だが今まで金忠善の持つ歴史的・文化的意味に比べ、韓日ともに関連研究が不足なのが現実である。彼に対する関連資料としては、『朝鮮王朝実録』21と『承政院日記』などに載せられた断片的な記事と『募夏堂文集』が全部で、光復(日本帝国植民地からの解放)後の微々たる研究や放送コンテンツがある程度である。今後韓日両国の学者と研究会が協同して彼に対する学術的研究を持続するかたわら、多様な文化コンテンツを生産して大衆達の関心を高めるべきである。
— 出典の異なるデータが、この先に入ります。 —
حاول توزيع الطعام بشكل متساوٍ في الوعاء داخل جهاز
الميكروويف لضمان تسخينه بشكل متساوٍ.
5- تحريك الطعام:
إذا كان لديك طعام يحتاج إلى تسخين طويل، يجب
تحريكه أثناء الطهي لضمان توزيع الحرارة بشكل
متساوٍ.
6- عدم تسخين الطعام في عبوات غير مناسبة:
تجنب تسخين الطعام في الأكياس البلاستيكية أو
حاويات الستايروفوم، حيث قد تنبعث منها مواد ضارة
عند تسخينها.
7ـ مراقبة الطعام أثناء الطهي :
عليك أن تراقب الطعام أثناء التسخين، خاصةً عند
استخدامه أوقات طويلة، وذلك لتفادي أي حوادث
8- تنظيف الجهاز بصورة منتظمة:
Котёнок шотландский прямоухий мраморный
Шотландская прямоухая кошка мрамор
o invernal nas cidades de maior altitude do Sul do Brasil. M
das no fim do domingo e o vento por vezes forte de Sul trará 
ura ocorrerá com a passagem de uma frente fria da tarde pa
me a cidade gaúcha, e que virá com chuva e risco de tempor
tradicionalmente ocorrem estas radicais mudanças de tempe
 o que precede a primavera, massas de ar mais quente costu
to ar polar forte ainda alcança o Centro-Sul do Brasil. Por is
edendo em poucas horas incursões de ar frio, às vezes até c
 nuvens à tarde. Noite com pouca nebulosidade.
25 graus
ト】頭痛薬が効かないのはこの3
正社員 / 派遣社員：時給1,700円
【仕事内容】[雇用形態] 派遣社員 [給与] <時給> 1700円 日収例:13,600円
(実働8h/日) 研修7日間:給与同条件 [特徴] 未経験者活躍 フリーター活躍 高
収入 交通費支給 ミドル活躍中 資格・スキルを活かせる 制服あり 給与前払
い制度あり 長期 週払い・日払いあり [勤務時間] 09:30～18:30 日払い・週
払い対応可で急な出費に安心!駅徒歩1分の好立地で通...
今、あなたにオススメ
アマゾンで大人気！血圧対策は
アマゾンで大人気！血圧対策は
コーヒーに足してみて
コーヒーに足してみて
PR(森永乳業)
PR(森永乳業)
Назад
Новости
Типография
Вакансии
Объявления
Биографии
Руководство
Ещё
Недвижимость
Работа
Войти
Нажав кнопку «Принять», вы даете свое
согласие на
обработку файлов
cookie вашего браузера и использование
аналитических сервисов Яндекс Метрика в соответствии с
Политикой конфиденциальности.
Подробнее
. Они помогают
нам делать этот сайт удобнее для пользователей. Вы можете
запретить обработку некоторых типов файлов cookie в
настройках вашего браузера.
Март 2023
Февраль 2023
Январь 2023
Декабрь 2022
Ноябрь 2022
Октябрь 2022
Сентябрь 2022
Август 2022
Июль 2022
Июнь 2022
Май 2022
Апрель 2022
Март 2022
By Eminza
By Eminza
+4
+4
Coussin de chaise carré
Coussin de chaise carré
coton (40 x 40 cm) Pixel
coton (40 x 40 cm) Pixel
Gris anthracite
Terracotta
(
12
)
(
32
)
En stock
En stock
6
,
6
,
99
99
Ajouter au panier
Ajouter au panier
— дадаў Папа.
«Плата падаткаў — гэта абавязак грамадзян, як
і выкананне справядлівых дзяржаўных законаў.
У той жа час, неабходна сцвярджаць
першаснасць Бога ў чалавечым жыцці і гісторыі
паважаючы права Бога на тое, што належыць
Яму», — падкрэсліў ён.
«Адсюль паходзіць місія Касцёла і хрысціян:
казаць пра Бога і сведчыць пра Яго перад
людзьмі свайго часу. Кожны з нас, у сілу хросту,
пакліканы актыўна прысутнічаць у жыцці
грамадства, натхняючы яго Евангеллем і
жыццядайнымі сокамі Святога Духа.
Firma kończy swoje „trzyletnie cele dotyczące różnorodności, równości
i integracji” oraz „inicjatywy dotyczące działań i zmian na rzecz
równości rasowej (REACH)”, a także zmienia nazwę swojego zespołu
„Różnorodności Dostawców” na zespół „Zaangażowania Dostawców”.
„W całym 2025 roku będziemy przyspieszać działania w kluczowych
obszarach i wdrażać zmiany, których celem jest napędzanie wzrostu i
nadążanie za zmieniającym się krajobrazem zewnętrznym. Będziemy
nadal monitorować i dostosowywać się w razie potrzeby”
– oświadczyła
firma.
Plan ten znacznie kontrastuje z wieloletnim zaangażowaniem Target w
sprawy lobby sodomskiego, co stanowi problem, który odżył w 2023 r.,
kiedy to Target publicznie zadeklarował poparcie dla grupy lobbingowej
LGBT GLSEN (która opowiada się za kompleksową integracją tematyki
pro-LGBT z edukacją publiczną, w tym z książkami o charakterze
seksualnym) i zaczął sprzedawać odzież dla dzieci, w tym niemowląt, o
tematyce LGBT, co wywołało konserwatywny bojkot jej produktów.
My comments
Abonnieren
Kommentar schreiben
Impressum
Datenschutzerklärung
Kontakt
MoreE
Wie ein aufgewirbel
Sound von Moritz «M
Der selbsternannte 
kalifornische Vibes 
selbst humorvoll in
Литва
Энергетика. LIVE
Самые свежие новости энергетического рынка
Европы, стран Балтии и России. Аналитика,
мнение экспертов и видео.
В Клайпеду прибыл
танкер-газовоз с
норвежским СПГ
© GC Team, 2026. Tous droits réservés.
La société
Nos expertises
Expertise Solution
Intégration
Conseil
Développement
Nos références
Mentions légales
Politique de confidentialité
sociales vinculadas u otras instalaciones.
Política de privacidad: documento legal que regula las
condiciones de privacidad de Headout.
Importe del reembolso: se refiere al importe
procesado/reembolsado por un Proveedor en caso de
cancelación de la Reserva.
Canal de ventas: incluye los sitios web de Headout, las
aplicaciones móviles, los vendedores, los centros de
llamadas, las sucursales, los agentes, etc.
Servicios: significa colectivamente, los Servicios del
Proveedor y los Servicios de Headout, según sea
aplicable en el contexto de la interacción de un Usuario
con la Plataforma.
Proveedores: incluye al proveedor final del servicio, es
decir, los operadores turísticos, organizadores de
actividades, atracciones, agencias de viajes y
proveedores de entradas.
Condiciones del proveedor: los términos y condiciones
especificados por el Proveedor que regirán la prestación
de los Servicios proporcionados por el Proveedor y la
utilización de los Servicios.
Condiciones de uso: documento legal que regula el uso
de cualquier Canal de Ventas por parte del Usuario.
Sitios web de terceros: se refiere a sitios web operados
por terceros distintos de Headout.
敷衍すべきことは、日本帝国時代の植民史観は王朝実録など朝鮮の記録を非曲直を問わず(けな)したし、日本の学者達は金忠善に対し朝鮮で作り出した架空の人物と思う傾向が濃厚であった。一言で学術的に水準が大変低いのみならず、すでに有効でないと判定された学説に根拠して作成されているというのだ。現実には、集姓村22(友鹿洞)後裔達の遺伝子検査で韓国人とは異なる日本人の遺伝的特徴が発見され、韓国のKBS歴史スペシャルで放送されもした。



同時に金忠善を媒介に両国間の民間交流を活性化させるべきである。すでに友鹿里に位置する韓日友好館と和歌山県の沙也可記念碑建立で、大邱広域市と和歌山県との間の友好的基盤が造成された。これを機に韓日友好増進のため金忠善と友鹿里を活用すべきではなかろうか。